Innovation Is at the Heart of Her Portfolio

ARK’s Innovation ETF holds shares of Tesla, Roku, Square, Shopify, Zoom and other companies that live on the cutting-edge. Wood specifically focuses on “disruptive innovation,” which ARK defines as “the introduction of a technologically enabled new product or service that potentially changes the way the world works.”

When Wood started her fund in 2014, investing in “disruptive innovation” was seen as a risk.

“We wanted to dedicate a portfolio to innovation that didn’t exist in the marketplace,” she told Benzinga. “Innovation was out of favor. It was too volatile. In fact, when we started the firm in 2014, it took a lot to get people’s attention, because they thought we were too risky, too crazy. And I see now it’s coming full circle, because I hear that again.”

Wood and her team use a bottom-up analysis to pick winning stocks.

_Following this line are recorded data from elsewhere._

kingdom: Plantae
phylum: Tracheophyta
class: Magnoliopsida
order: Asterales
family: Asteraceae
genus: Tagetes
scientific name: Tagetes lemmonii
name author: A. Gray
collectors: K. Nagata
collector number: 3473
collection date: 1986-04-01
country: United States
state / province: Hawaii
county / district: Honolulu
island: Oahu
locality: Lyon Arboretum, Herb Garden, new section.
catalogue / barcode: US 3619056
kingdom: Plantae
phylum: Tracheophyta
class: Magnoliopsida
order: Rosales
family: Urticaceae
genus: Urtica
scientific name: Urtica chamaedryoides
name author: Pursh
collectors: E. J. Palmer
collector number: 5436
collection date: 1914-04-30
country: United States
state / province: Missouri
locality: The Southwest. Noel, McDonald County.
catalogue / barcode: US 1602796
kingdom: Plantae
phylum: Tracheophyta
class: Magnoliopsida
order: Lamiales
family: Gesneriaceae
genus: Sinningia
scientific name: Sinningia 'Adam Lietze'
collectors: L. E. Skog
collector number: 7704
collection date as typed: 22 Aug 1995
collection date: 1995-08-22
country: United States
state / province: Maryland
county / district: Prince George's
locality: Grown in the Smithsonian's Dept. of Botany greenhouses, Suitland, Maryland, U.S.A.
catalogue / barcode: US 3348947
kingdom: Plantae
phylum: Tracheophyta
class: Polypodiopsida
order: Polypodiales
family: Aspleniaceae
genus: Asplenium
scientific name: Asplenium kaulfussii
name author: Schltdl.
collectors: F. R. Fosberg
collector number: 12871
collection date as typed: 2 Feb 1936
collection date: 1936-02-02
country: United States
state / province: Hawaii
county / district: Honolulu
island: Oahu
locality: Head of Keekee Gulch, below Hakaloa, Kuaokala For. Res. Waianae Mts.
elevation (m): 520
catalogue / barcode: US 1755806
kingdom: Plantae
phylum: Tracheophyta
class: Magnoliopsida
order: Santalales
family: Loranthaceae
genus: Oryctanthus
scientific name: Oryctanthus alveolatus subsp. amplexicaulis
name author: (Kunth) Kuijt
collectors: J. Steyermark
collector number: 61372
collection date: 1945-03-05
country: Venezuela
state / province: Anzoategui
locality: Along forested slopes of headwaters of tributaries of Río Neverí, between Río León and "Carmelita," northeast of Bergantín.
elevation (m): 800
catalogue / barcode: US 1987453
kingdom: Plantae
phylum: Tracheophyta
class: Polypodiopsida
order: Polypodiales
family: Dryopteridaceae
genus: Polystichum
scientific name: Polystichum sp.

First, they identify the technology sectors that are true disruptors, like electric vehicles and digital wallets.

Then, the ARK team identifies the potential winning stocks in each of these technology segments using a scoring system with six metrics: 1) Company, people and culture; 2) execution of objectives; 3) moat or barriers to entry; 4) product and service leadership; 5) valuation: five-year return (requires a 15% compound annual return hurdle rate); and 6) thesis risk.

Wood and her team specifically look for stocks they believe will perform over the next five to 10 years.

“If you talk to most analysts and managers, they’re really focused on the next year or 18 months in terms of guiding their buy-and-sell decisions,” Wood told Benzinga. “We are not. In fact, we want our companies to sacrifice short-term profits to be in the pole position to win [long term].”

Although Wood takes a very research-based approach to her stock picks, she also takes into consideration insights from experts across a number of fields before making her final decisions. The ARK team has a weekly brainstorming session during which invited guests, which can include academics, venture capitalists and entrepreneurs, are asked to share their thoughts and opinions on the stocks the team has selected.